Reporters covering criminal cases sometimes encounter a judge who believes that it is appropriate, for whatever reason, to close the courtroom doors and prevent the public, and the media, from attending certain proceedings. An example of such an instance was recounted in a relatively recent Kansas Supreme Court case, State v. Cox, 297 Kan. 648 (2013) where the defendant was charged with sexual assault of two young girls. There, “[a]t the State’s request and over a defense objection at trial, the district court judge closed the courtroom to spectators while pictures of the girls’ genitalia were exhibited and discussed. The judge attributed the closure to ‘the personal nature of the photographs.’ As soon as the photographs were removed from view, members of the public were allowed back into the courtroom.” State v. Cox, 297 Kan. at 651. When the defendant appealed his sentence on the basis that the Sixth Amendment right to a public trial has been violated, the Kansas Supreme Court ordered remand on the grounds that “the district judge’s wholesale closing of courtroom doors during the presentation of a sexual assault nurse examiner’s testimony concerning her examination of the child-victims’ genitalia violated the public-trial guarantee.” Id., Syl. 4.
It is unknown whether any members of the news media were in the courtroom at the time the judge cleared it during the Cox trial, or if their presence would have made a difference. However, it is important for reporters to understand that Supreme Court precedent empowers them to act if they are covering a hearing where a judge acts similarly to the one in Cox. “[R]epresentatives of the press and general public ‘must be given an opportunity to be heard on the question of their exclusion.’” Globe Newspaper Co. v. Superior Court, 457 U.S. 596, 609 n. 25 (quoting Gannett Co. v. DePasquale, 443 U.S. 368, 401 (1979) (Powell, J., concurring)). Other courts agree, with the Ninth Circuit finding that “those excluded from the proceeding must be afforded a reasonable opportunity to state their objections.” U.S. v. Brooklier, 685 F.2d 1162, 1167‑68 (9th Cir. 1982). Likewise, the Second Circuit in In re Application of Dow Jones & Co., 842 F.2d 603, 608 (2nd Cir. 1988) found that “news agencies have standing as recipients of speech” to challenge gag orders.
To that end, a reporter should be armed with the following statement for any time a court is closed in violation of the First Amendment. In such an instance, a reporter should stand, respectfully gain the judge’s attention, and say the following:
“I am (name), a reporter for (name of news organization). On behalf of both myself and my organization, I respectfully object to closure of this proceeding to the public and the media, and I request an opportunity to be heard before any closure is ordered. I understand that, under the First Amendment to the United States Constitution, as well as the constitution of the State of Kansas, the public and the media rightfully may attend court proceedings. At the very least, the law requires that a hearing be held before closure may be ordered. I respectfully request an opportunity for counsel to be present at such a hearing.”

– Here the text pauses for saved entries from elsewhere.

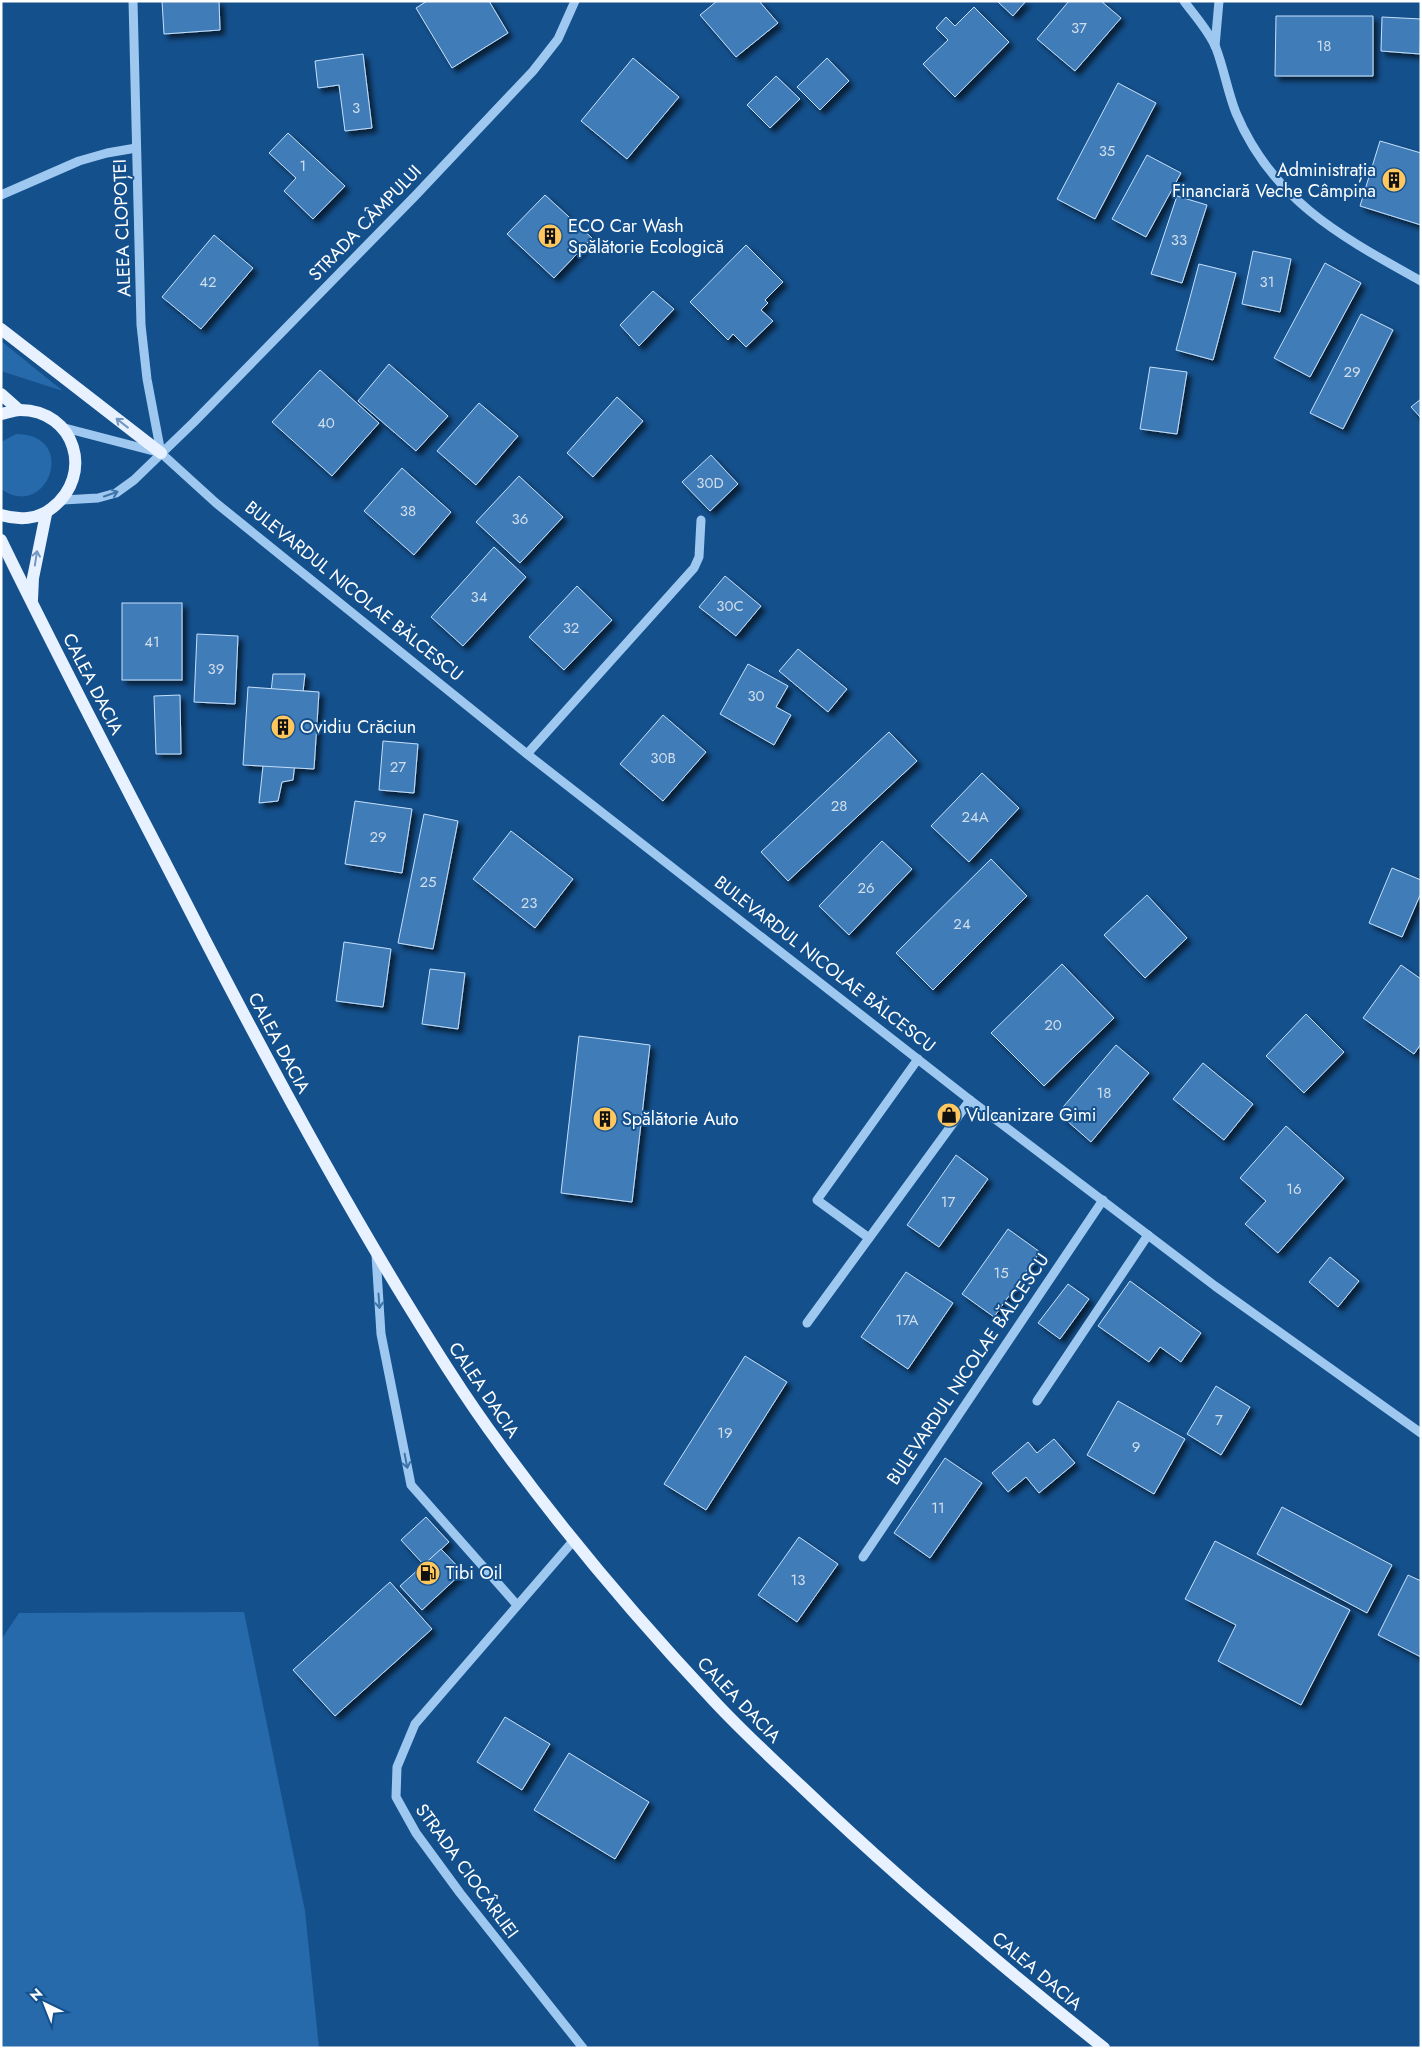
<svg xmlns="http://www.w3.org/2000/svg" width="1422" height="2049" font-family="Jost,sans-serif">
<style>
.green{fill:#266aab}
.building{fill:#417cb7;stroke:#c4e0fc;filter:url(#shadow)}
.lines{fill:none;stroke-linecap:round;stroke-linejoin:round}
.minor{stroke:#9ec8f0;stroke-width:9}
.major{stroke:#e7f1ff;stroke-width:12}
.oneway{stroke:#7398c0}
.oneway2{stroke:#3d74aa}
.labels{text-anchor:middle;stroke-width:4;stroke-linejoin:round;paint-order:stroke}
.number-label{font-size:15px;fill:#d0deed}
.poi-label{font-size:18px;fill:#fff;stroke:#14508c;text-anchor:start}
.street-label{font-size:18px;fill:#fff;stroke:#14508c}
</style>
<defs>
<filter id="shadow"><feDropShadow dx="4.5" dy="4.5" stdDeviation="2.5" flood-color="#0009"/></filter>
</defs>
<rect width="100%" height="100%" fill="#14508c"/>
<!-- green -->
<g class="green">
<path d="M1,341L63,391L1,371Z"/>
<path d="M16,434C79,434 48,522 1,489V442Z"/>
<path d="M244,1612L305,1911L319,2048H1V1640L19,1613Z"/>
</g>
<!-- building -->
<g class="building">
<path d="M162,1H219L220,30L164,34Z"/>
<path d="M427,1H489L508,33L452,68L416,8Z"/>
<path d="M717,1H759L778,23L736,57L700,15Z"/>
<path d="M997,1H1026L1013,16Z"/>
<path d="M1069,1H1101L1121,18L1075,71L1037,39Z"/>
<path d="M974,7L1009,42L955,97L923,64L948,40L936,28L946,17L955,26Z"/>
<path d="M1276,16H1373V76H1275Z"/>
<path d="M1382,17L1421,19L1420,54L1381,51Z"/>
<path d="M363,54L372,128L345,131L339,85L318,88L315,61Z"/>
<path d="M633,58L679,97L627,159L581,121Z"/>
<path d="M827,58L849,81L820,110L797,87Z"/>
<path d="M776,76L800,99L770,128L747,105Z"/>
<path d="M1118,83L1156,103L1095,219L1057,199Z"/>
<path d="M288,133L345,186L313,219L284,191L296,178L269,153Z"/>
<path d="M1380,141L1421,153V225L1360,206Z"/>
<path d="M1147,155L1181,173L1146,237L1112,219Z"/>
<path d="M545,195L592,238L554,278L507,234Z"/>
<path d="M1177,196L1207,205L1182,283L1151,274Z"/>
<path d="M214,235L253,268L201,329L162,297Z"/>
<path d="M746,245L783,282L765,300L768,303L761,310L773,321L746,347L733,334L728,340L690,302Z"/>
<path d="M1253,251L1291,259L1280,312L1242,304Z"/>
<path d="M1325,263L1361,283L1310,377L1274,358Z"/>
<path d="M1199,264L1236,273L1213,360L1176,350Z"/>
<path d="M653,291L674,309L639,346L620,325Z"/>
<path d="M1361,314L1393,330L1343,429L1310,413Z"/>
<path d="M389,364L448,416L416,451L358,401Z"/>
<path d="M1150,367L1187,372L1177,434L1140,429Z"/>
<path d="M320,370L379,423L332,476L272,422Z"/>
<path d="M617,397L643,421L593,477L567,453Z"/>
<path d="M1421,399V418L1411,407Z"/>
<path d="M479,403L518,436L476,485L437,451Z"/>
<path d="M711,455L738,484L710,511L682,482Z"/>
<path d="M402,468L451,512L414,555L364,511Z"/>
<path d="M519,476L563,517L520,563L476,522Z"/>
<path d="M494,547L526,577L463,646L431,617Z"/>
<path d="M725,576L761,606L736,636L699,607Z"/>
<path d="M577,586L612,620L564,670L529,637Z"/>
<rect x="122" y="603" width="60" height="77"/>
<path d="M197,634L238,636L235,704L194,702Z"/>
<path d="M798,649L847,689L828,712L779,671Z"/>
<path d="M748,664L788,686L776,707L791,715L774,745L720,714Z"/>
<path d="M273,674H305L293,780L282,782L278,801L259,803Z"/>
<path d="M248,687L319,692L314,769L243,765Z"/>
<path d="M180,695L181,754H156L154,696Z"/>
<path d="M663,715L706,752L663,801L620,764Z"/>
<path d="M889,732L917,761L788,881L761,852Z"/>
<path d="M383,741L418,744L414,793L379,790Z"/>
<path d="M982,773L1019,808L969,862L931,826Z"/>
<path d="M355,801L412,809L402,873L345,864Z"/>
<path d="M424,814L458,821L433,949L398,943Z"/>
<path d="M511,831L573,879L535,928L473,879Z"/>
<path d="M882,841L912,869L849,935L819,906Z"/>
<path d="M991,859L1027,896L933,990L896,953Z"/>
<path d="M1392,868L1421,880V893L1402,937L1369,923Z"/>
<path d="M1147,895L1187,938L1145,978L1104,935Z"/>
<path d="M344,942L391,949L383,1007L336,1001Z"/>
<path d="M1062,964L1114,1018L1044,1086L991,1033Z"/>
<path d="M1401,965L1421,979V1044L1414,1054L1363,1018Z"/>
<path d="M430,969L465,973L458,1029L422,1024Z"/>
<path d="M1306,1014L1344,1052L1304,1093L1266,1056Z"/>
<path d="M579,1036L650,1045L632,1202L561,1193Z"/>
<path d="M1116,1045L1149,1073L1091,1142L1058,1113Z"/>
<path d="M1203,1063L1253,1104L1224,1140L1173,1099Z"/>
<path d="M1286,1126L1344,1178L1278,1253L1245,1224L1266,1201L1240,1178Z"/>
<path d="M956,1155L988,1179L939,1247L907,1225Z"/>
<path d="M1008,1229L1040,1252L994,1317L962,1294Z"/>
<path d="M1330,1257L1359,1281L1338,1307L1309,1282Z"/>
<path d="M906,1272L953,1303L908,1369L861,1337Z"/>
<path d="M1130,1281L1201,1333L1181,1362L1160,1347L1149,1362L1098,1326Z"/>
<path d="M1068,1284L1089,1299L1060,1339L1038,1323Z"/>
<path d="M745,1356L787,1382L706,1510L664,1484Z"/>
<path d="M1216,1386L1250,1407L1221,1455L1187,1434Z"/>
<path d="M1118,1401L1185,1439L1154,1494L1087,1455Z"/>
<path d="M1054,1439L1075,1463L1039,1493L1026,1477L1008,1492L992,1473L1028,1442L1037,1453Z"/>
<path d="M945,1458L982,1483L930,1558L894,1533Z"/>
<path d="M1282,1507L1392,1565L1367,1613L1257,1554Z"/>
<path d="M426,1517L449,1542L424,1565L401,1540Z"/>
<path d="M799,1537L838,1564L797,1622L758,1595Z"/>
<path d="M1215,1541L1350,1610L1301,1705L1218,1661L1236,1625L1185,1599Z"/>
<path d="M441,1549L463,1572L422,1610L400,1586Z"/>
<path d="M1408,1575L1421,1581V1657L1378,1635Z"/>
<path d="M390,1582L432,1629L335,1716L293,1670Z"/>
<path d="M505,1717L550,1744L522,1790L477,1762Z"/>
<path d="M569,1753L649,1802L615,1859L534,1810Z"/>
</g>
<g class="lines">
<!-- minor -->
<g class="minor">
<path d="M133,1L141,325L147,379L161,453"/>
<path d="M1184,1C1195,16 1209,31 1216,48C1224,69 1228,93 1236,113C1273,201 1342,237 1421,281"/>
<path d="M1215,46L1219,1"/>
<path d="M1,195L79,161L107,153L136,148"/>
<path d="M61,427L161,453L216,503L527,754L970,1100L1215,1286L1421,1433"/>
<path d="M63,500L98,498L116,493L134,480L194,422L415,196L533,71L558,39L575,1"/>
<path d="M527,754L694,568L699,557L701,520"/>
<path d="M869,1238L817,1200L918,1059"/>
<path d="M376,1255L381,1334L411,1485L517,1605"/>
<path d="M807,1323L970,1100"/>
<path d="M1037,1401L1148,1235"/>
<path d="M574,1540L415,1724L397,1767L396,1797L416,1833L460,1893L583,2048"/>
<path d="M863,1557L1103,1200"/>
</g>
<!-- major -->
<g class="major">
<path d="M1,329L161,453"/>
<path d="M1,394L19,410"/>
<path d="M1,414C7,413 14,410 20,410C75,410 95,475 52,508C38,520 18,520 1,515"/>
<path d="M1,540C66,674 136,805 204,938C265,1056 328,1173 397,1287C430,1341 463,1395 501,1446C566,1535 638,1620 714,1701C742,1731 772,1759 802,1787C898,1879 1000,1965 1104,2048"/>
<path d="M32,600L33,578L46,514"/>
</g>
</g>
<!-- one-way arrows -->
<defs><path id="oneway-shaft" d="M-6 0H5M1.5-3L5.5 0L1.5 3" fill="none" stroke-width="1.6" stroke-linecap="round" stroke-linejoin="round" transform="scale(1.25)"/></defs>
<g class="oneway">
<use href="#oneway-shaft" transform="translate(122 423) rotate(-142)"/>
<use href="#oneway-shaft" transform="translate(36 558) rotate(-81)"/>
</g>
<g class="oneway2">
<use href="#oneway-shaft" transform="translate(111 494) rotate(-19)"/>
<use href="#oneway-shaft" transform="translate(379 1301) rotate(86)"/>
<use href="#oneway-shaft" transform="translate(406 1461) rotate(79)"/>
</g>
<!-- icons -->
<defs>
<symbol id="building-disc" viewBox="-11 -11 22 22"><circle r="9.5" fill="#ffc75d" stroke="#14508c"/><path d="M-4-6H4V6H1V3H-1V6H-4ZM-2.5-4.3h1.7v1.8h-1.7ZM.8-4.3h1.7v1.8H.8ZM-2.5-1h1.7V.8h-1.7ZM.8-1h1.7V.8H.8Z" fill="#111"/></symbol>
<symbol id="shop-disc" viewBox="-11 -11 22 22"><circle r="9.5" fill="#ffc75d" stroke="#14508c"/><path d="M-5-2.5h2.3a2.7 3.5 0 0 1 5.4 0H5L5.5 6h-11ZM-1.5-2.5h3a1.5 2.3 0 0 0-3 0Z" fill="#111"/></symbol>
<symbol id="fuel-disc" viewBox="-11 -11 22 22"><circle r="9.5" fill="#ffc75d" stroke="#14508c"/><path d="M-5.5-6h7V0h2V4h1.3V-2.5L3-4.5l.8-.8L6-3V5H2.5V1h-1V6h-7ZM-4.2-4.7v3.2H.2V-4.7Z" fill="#111"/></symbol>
</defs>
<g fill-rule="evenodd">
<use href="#building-disc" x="1380" y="166" width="28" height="28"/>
<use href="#building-disc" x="536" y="222" width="28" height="28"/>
<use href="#building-disc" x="269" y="713" width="28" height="28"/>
<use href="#shop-disc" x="935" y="1101" width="28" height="28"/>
<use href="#building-disc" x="591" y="1105" width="28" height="28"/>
<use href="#fuel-disc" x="414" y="1559" width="28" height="28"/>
</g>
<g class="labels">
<!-- number labels -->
<g class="number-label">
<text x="1079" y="33">37</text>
<text x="1324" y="51">18</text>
<text x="356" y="113">3</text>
<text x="1107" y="156">35</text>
<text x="303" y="171">1</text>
<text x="1179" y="245">33</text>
<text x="208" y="287">42</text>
<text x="1267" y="287">31</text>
<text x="1352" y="377">29</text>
<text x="326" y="428">40</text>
<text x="710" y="488">30D</text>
<text x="408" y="516">38</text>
<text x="520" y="524">36</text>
<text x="479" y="602">34</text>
<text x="730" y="611">30C</text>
<text x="571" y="633">32</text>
<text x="152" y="647">41</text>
<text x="216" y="674">39</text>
<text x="756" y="701">30</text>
<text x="663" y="763">30B</text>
<text x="398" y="772">27</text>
<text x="839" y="811">28</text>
<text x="975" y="822">24A</text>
<text x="378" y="842">29</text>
<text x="428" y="887">25</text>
<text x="866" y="893">26</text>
<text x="529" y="908">23</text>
<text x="962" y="929">24</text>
<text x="1053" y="1030">20</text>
<text x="1104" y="1098">18</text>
<text x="1294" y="1194">16</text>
<text x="948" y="1207">17</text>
<text x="1001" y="1278">15</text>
<text x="907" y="1325">17A</text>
<text x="1219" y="1425">7</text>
<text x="725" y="1438">19</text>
<text x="1136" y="1452">9</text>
<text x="938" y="1513">11</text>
<text x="798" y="1585">13</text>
</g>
<!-- poi labels -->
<g class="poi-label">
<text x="1376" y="176" text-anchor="end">Administrația<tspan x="1376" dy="21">Financiară Veche Câmpina</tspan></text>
<text x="568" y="232">ECO Car Wash<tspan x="568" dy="21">Spălătorie Ecologică</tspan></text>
<text x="300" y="733">Ovidiu Crăciun</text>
<text x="966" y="1121">Vulcanizare Gimi</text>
<text x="622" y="1125">Spălătorie Auto</text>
<text x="446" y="1579">Tibi Oil</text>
</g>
<!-- street labels -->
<g class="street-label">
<text transform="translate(365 223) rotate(-46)" y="6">STRADA CÂMPULUI</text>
<text transform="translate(122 228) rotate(-92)" y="6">ALEEA CLOPOȚEI</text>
<text transform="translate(354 591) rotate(39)" y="6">BULEVARDUL NICOLAE BĂLCESCU</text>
<text transform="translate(93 684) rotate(63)" y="6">CALEA DACIA</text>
<text transform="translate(825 964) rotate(38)" y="6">BULEVARDUL NICOLAE BĂLCESCU</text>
<text transform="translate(279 1043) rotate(62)" y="6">CALEA DACIA</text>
<text transform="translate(968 1369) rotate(-56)" y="6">BULEVARDUL NICOLAE BĂLCESCU</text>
<text transform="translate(484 1390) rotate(56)" y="6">CALEA DACIA</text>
<text transform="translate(739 1700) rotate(46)" y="6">CALEA DACIA</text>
<text transform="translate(467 1871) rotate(54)" y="6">STRADA CIOCÂRLIEI</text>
<text transform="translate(1037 1971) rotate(40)" y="6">CALEA DACIA</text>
</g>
</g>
<!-- border -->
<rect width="1422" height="2049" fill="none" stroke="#ffffff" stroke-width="5"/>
<!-- north arrow -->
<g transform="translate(45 2004) rotate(317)" stroke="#14508c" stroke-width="4" paint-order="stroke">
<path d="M0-4L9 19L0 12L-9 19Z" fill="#ffffff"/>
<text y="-8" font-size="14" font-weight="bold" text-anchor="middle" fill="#ffffff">N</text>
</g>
</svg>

A statement like this, read by a Kansas newspaper reporter in open court, had a profound effect in a case that took place about 35 years ago. There, in response to a judge’s closure of a pretrial hearing in a high-profile murder case, a reporter “read a statement previously prepared by her employer for just such a purpose. The statement contained the newspaper’s request for a hearing on the closure issue and then summarized legal arguments outlining the legal standards for closing a criminal proceeding as viewed by the newspaper. The basis of petitioner’s argument was the decision of the United States Supreme Court in Gannett Co. v. DePasquale, 443 U.S. 368, 99 S.Ct. 2898, 61 L.Ed.2d 608 (1979).” Kansas City Star v. Fossey, 230 Kan. at 242 (1981). The reporter’s objection helped the media establish key Kansas Supreme Court precedent that court proceedings and records are presumptively open to the public and cannot be closed except in rare circumstances. See Kansas City Star v. Fossey, 230 Kan. at 247-250.
Thus, a reporter who states an objection to a judge’s plan to close a court proceeding makes it a matter of record. If the statement doesn’t prevent closure on its own, it at least gives the attorney for the reporter’s news organization a legal basis for demanding a hearing and, if necessary, holding the judge accountable on appeal.